Sometimes the true ones are exposed via well documented facts,
Define a "well documented fact."
When this latter happens we are left to circumstantial evidence,
Define "circumstantial evidence."
our confidence in those who say the conspiracy is true, or not.
"Confidence" is a moot point since, and I assume, that the juxtaposition between "well documented fact" and "circumstantial evidence" also serves to produce "confidence."
Greed being the primary reason for covid vaccine or all other to exist I do not believe is truth.
That is your prerogative.
When we have evidence of them saying that was their primary reason, then we can only accept their word at face value,
Fair enough.
unless there is circumstantial evidence to dissuade us from believing their comments are not true.
What about patents for the virus which stem as far back as the 80's?
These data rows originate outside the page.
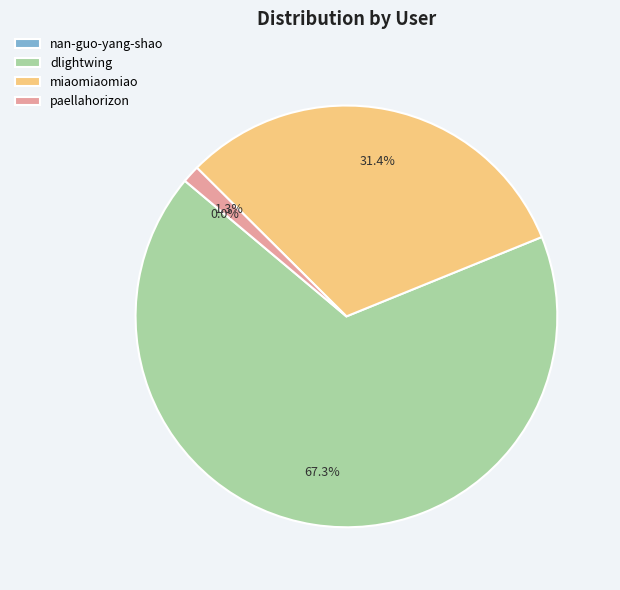

Is dlightwing the majority of the pie?

Yes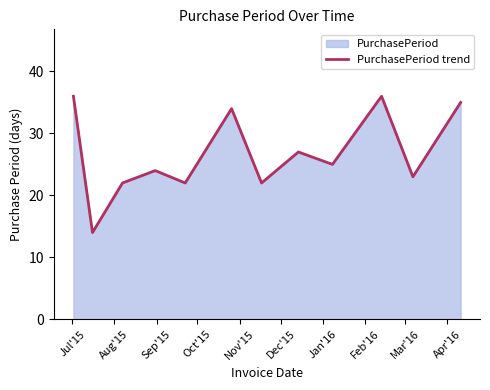

What is the maximum value shown in the chart?

36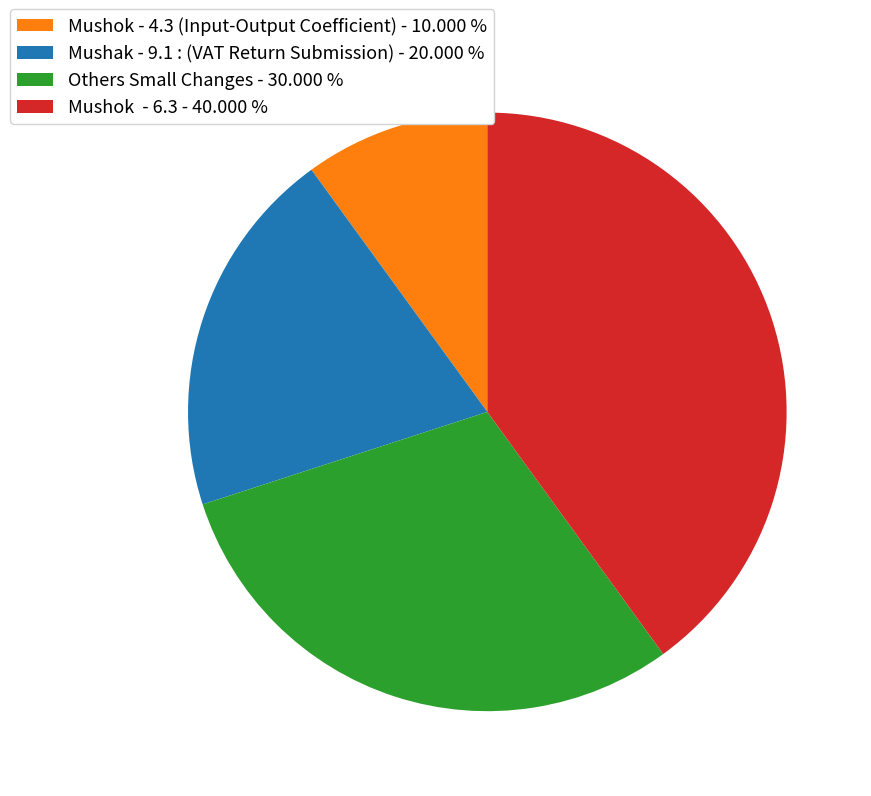

What is the ratio of the value at Mushak - 9.1 : (VAT Return Submission) - 20.000 % to the value at Others Small Changes - 30.000 %?

0.7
What about counterproductive lock downs and mask mandates? What about the media's exaggerating and outright lying about the virus's epidemicity? What about the disinformation pedaled by the White House's Chief Medical Advisor, Anthony Faucci? What about pushing a vaccine only months after trials, when the effects of a vaccine aren't typically produced until after a decade of trials? What about the lack of investigation into the Moderna vaccine and how this vaccine "teaches" cells to produce COVID spike proteins? What about the fact that an overwhelming majority of unvaccinated individuals have survived this COVID "epidemic/pandemic"?
But, you can believe whatever you want.